Guidelines on foetus size ‘will change obstetrics’

Foetal growth restriction can result in stillbirth or a higher chance of cerebral palsy

Prof Fergal Malone: he said distinguishing between “normally small” foetuses and at-risk babies was a common and complex problem in maternity care

Prof Fergal Malone: he said distinguishing between “normally small” foetuses and at-risk babies was a common and complex problem in maternity care

Thu, Mar 6, 2014, 01:00


New guidelines which will help doctors distinguish between foetuses with a potentially fatal growth restriction and “normally small” babies will “change obstetrics completely”, according to the chair of the group behind the research.

The guidelines, which are to be published today, were developed following an Irish study by the Perinatal Ireland Network, funded by the Health Research Board, involving 1,100 foetuses in the bottom 10 per cent weight bracket.

Previously all foetuses in this cohort were considered at risk, affecting about 7,000 pregnancies a year in Ireland.

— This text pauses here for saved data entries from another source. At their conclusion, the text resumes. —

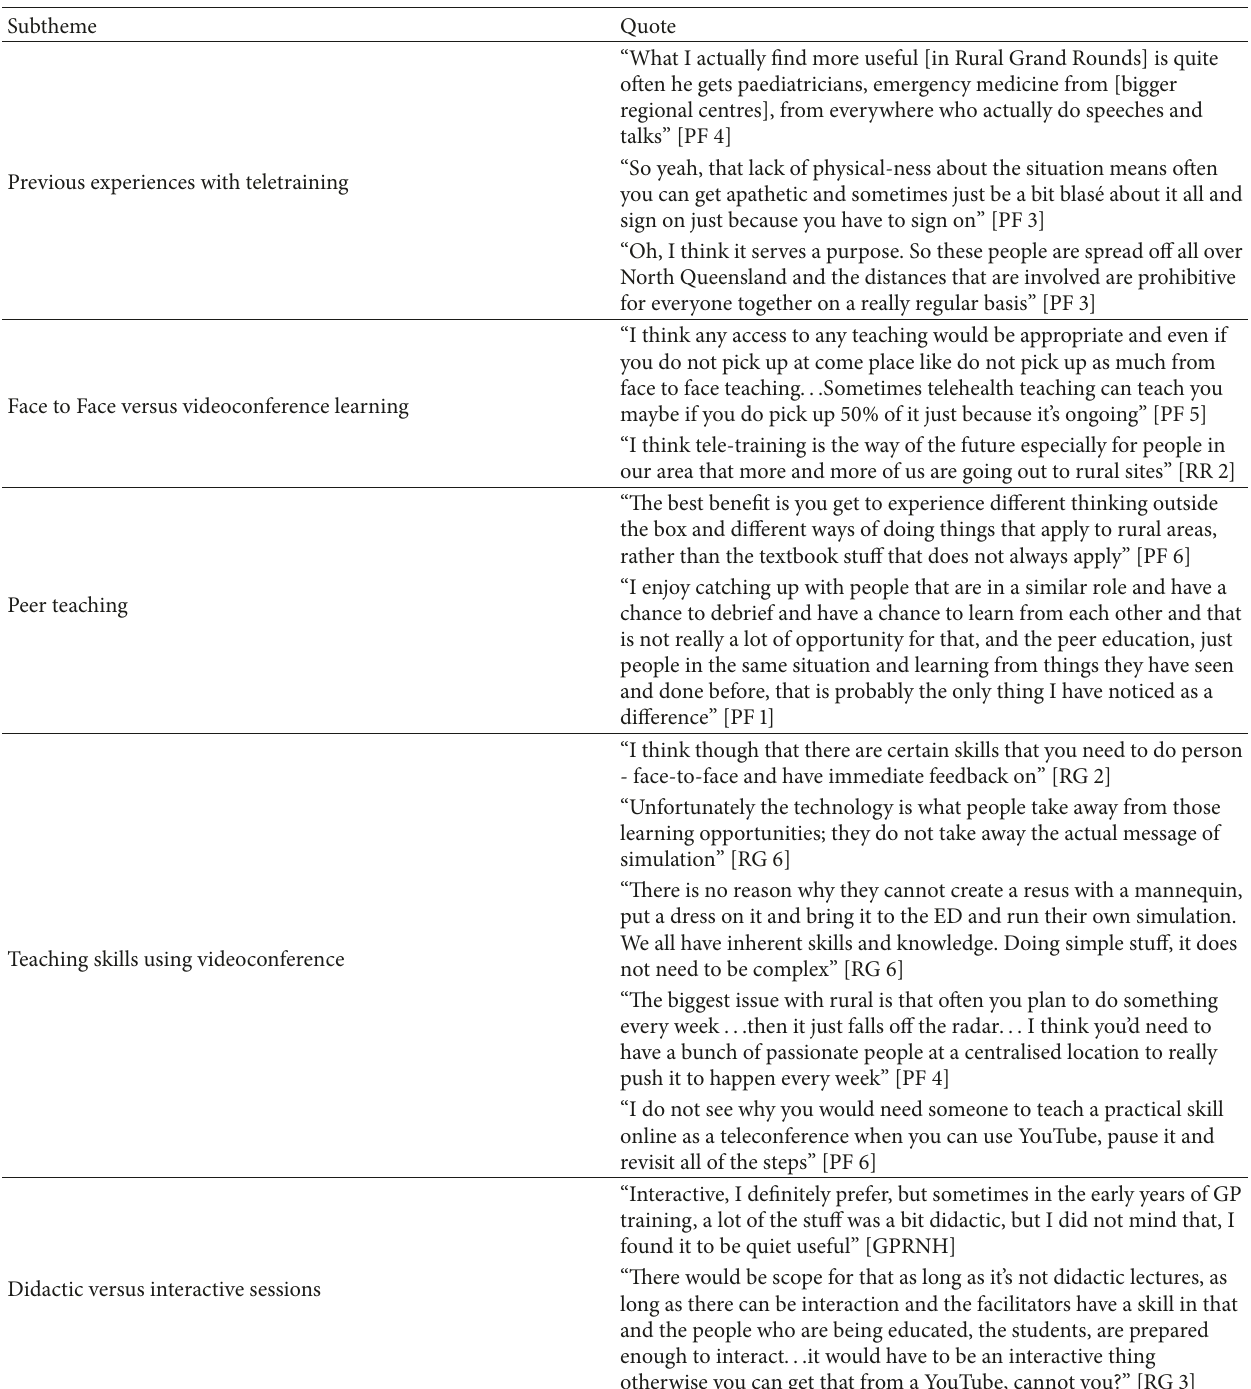
Table 2: Teletraining as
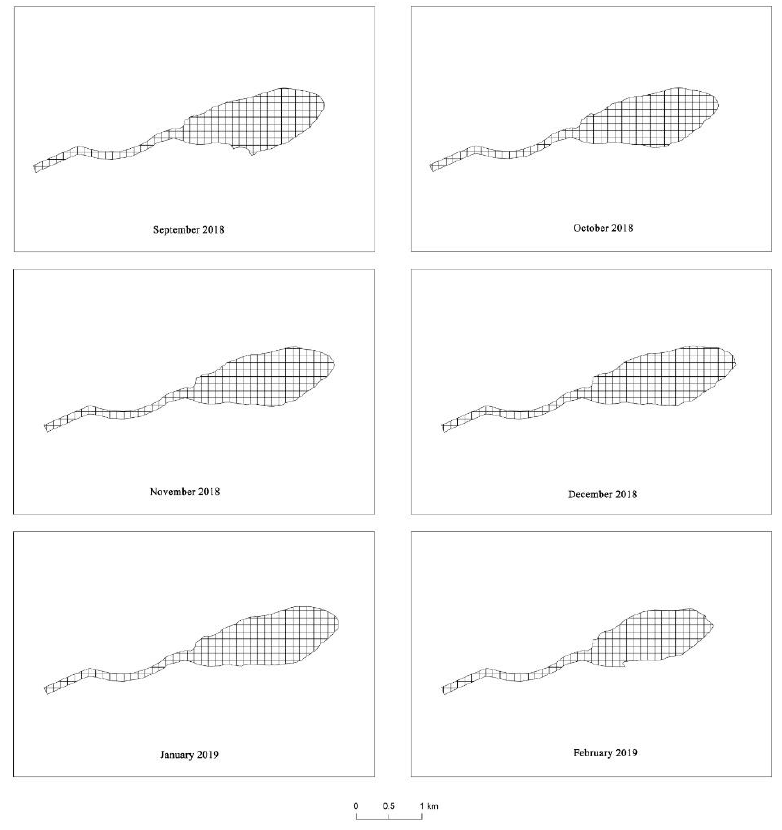
Figure A3. Areas of the Fu River–Baiyangdian Lake transition zone in each month. Numeric values are provided in Table 4.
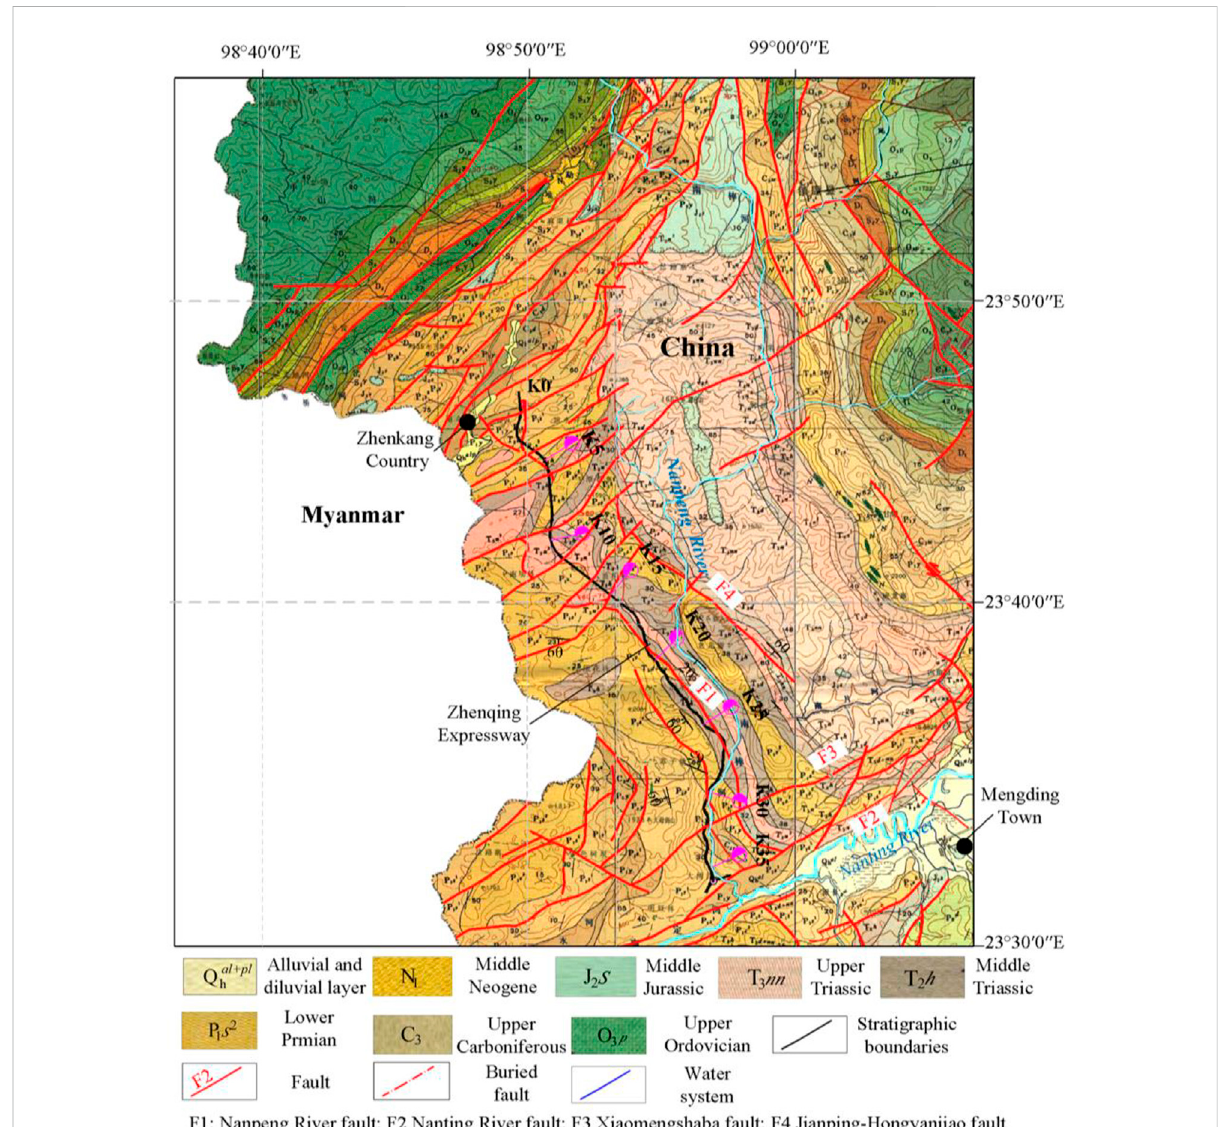
Main strata and faults in the research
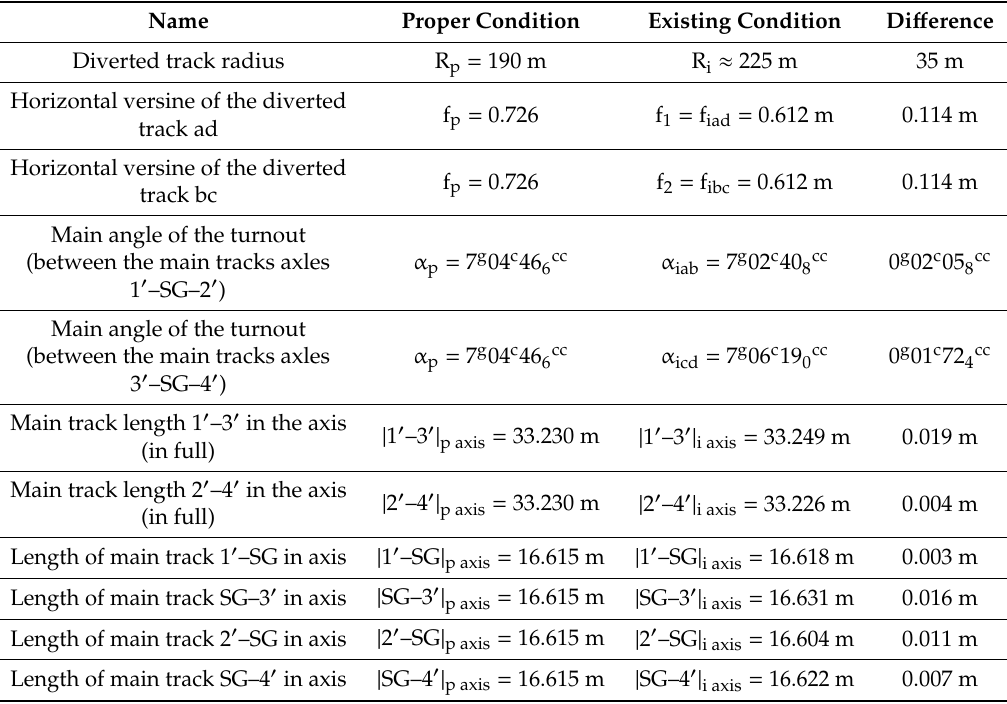
Table 1. Results of the measurements of the Rkpd iwew No. 9 ab / cd turnout type S49 / 1:9 / 190 while using the SMDOST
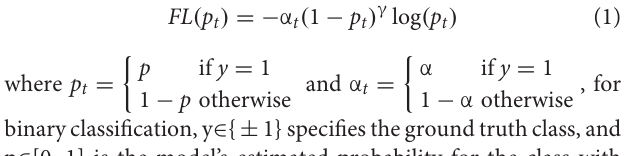
Frontiers in Plant Science |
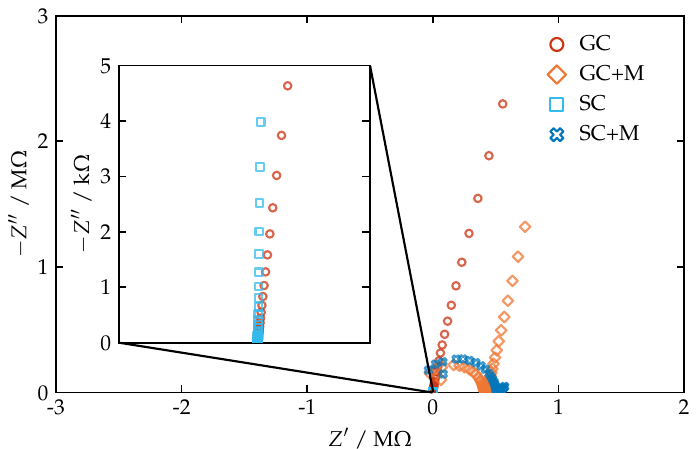
Figure A3. Impedance spectra of the following PCTFE-shelled electrodes: bare glassy carbon (GC), glassy carbon with a membrane (GC+M), glassy carbon with PEDOT:Cl as a solid contact (SC), and glassy carbon with both PEDOT:Cl as a solid contact and a membrane (SC+M). The electrodes with membranes were prepared by drop-casting 40µL of the MC9N1/50 membrane cocktail. The solid contacts were identical to the solid contacts used throughout the rest of this study. The redox capacitances of the PEDOT:Cl layer and the bare glassy carbon were approximately 400µF and 1µF, respectively. See Table 1 for the composition of the MC9N1/50 membrane. Table A4. The membrane bulk resistance ( R b ), geometric capacitance ( C g ), conductivity ( σ ), and dielectric constant ( ε r ) of coated wire electrodes (CWEs) with MC9N1/25 membranes of different thicknesses ( L ). The number of measurements and the number of sensors were n = 1 and k = 3, respectively, unless noted otherwise. Measurements were performed in 10 − 1 M sodium acetate with the parameters f = 100mHz–100kHz, E dc = 0V vs. OCP, and ∆ E ac = 100mV ( RMS ) . See Table 1 for the composition of the MC9N1/25 membrane. L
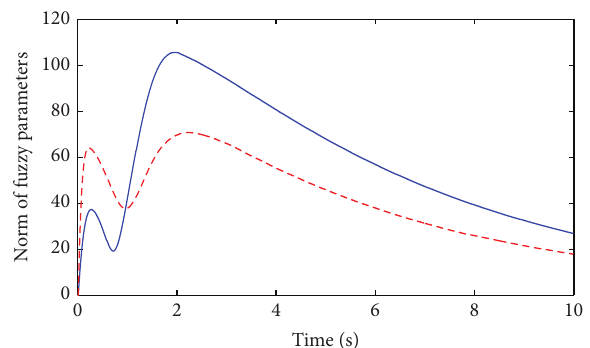
Figure 4: Time response of the fuzzy system parameters: ‖𝜃 1 ‖ (solid line) and ‖𝜃 2 ‖ (dashed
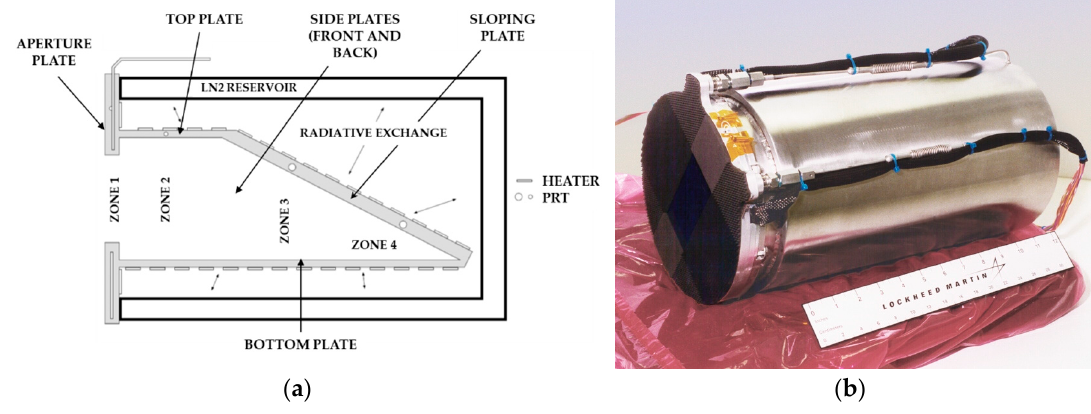
Figure 4. Large area blackbody (LABB) cavity cross-section ( a ) and completed assembly ( b ).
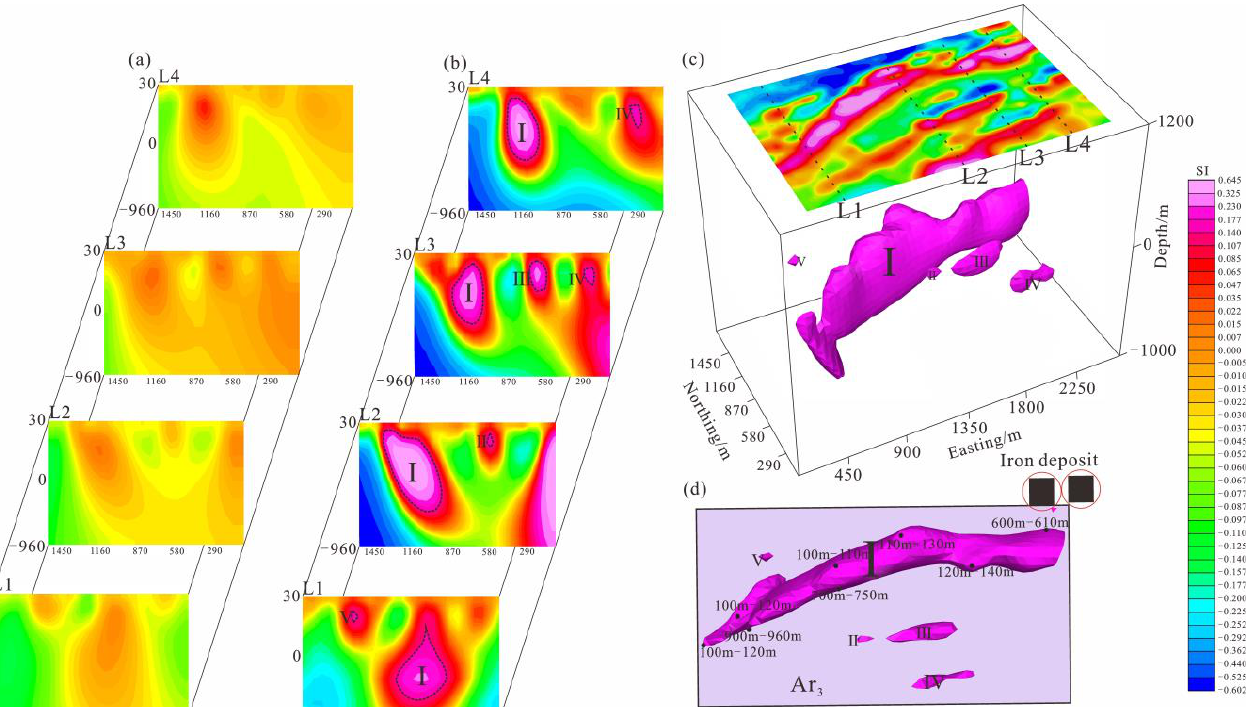
] ). ( b ) Magnetic susceptibility ; d ∆ T ; d ∆ T x y z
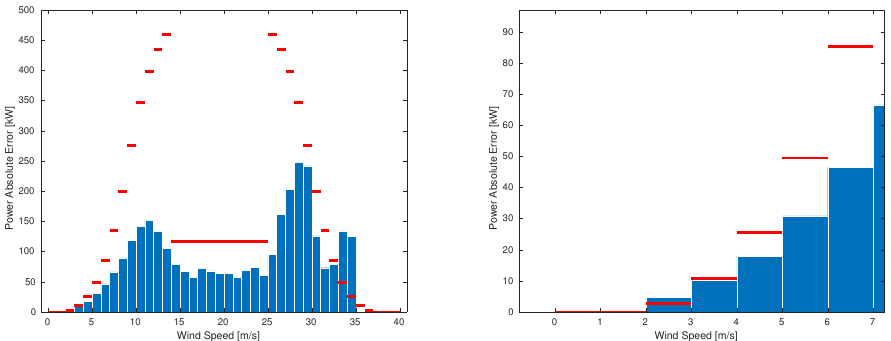
Figure 2. Histograms of the mean absolute error (MAE) of measured power. On the X-axes, we have a range of wind speed; each interval is 1m/s wide. The red lines represents the band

However, some 70 per cent of those pregnancies resulted in babies who did not have foetal growth restriction.


Stillbirth
Foetal growth restriction can result in stillbirth or a higher chance of cerebral palsy, bleeding in the brain and, in cases where the birth is induced early, prematurity and associated complications.

Prof Fergal Malone, chairman of Perinatal Ireland, consultant obstetrician and gynaecologist at the Rotunda hospital and RCSI professor of obstetrics and gynaecology, said distinguishing between “normally small” foetuses and at-risk babies was a common and complex problem in maternity care.


Distinction
“We have always struggled to discover which of that 10 per cent were ‘normally small’ and which are ‘abnormally small’.” He added that this was the “first time internationally” that researchers had been able to make this distinction.

The research, led by RCSI fellow in maternal foetal medicine Dr Julia Untersheider, found that foetuses in the bottom 3 per cent weight bracket had a “much, much higher chance” of being abnormally small.

The other major finding was that other foetuses in the bottom 10 per cent weight category required special monitoring if they showed an abnormal reading on a particular ultrasound, a Doppler scan of the umbilical artery.